(REQUEST 1) In the blog post about photographers, for whom does the writer say they have bettered themselves?
(REQUEST 2) List every skill the blog post about photographers says a photographer needs to know.
(REQUEST 3) Write out the blog post about photographers, starting at "Thursday, September 29, 2011" and going down to "another post. Haha.".

(EXCERPT)
════════════════════

Thursday, September 29, 2011

Photographers and such....

So I know I suck at this whole keeping a blog up to date. But hey, I'm working on it. I'm working on my whole life and I've come a long way in the last year and a half. I've come a long way in the last several months. I've (and continue too) bettered myself for my kids, my husband and myself. But this can be the subject of another post. Haha.

The real reason of this post is a bit of a let-go. I don't like ragging on other photographers, I really don't. But when I feel that people are getting ripped off, or should get better than they do. That's when I'll rag. And I'm not going to mention anyone in particular. To me, being a photographer is not all about owning a good camera and some editing software (of course those do have something to do with it, but I'll get to that in a minute.) It's about having skill. Knowing when to shoot, how to shoot, how to edit that picture. I have seen so many photographers over edit the picture. And I will admit, I did it way too much when I started editing. But when you have been doing it for a couple years than you should know how much editing is enough and how much editing is too much.

════════════════════

(EXTRACTED ENTRIES)
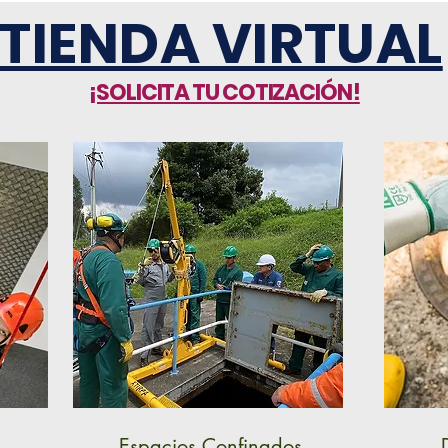
TIENDA VIRTUAL
¡SOLICITA TU COTIZACIÓN!
Espacios Confinados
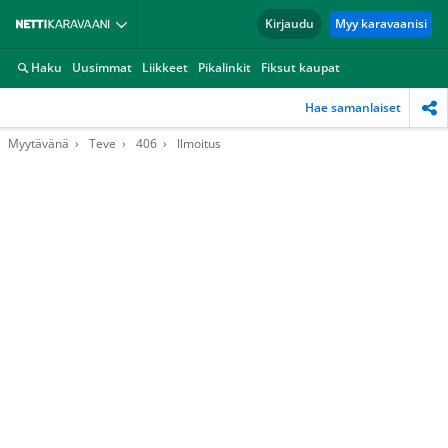
Kirjaudu
Myy karavaanisi
Haku
Uusimmat
Liikkeet
Pikalinkit
Fiksut kaupat
Hae samanlaiset
Myytävänä
Teve
406
Ilmoitus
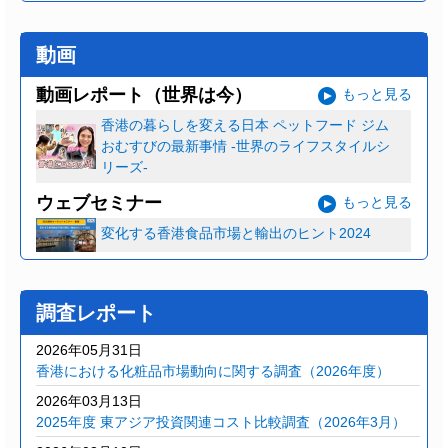
動画
動画レポート（世界は今）
もっと見る
香港の暮らしを変える日本 ペットフード ジム
おむすびの最新事情 ‐世界のライフスタイルシ
リーズ‐
ウェブセミナー
もっと見る
変化する香港食品市場と輸出のヒント2024
調査レポート
2026年05月31日
香港における化粧品市場動向に関する調査（2026年度）
2026年03月13日
2025年度 東アジア投資関連コスト比較調査（2026年3月）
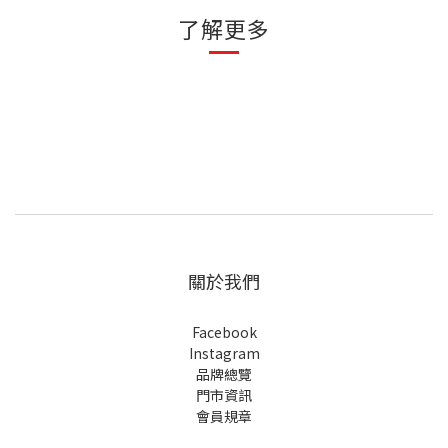
了解更多
關於我們
Facebook
Instagram
品牌總覽
門市資訊
會員規章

════════════════════

(EXERCISE ANSWER 1) Their kids, their husband, and themselves.

(EXERCISE ANSWER 2)
- When to shoot
- How to shoot
- How to edit the picture

(EXERCISE ANSWER 3)
Thursday, September 29, 2011

Photographers and such....

So I know I suck at this whole keeping a blog up to date. But hey, I'm working on it. I'm working on my whole life and I've come a long way in the last year and a half. I've come a long way in the last several months. I've (and continue too) bettered myself for my kids, my husband and myself. But this can be the subject of another post. Haha.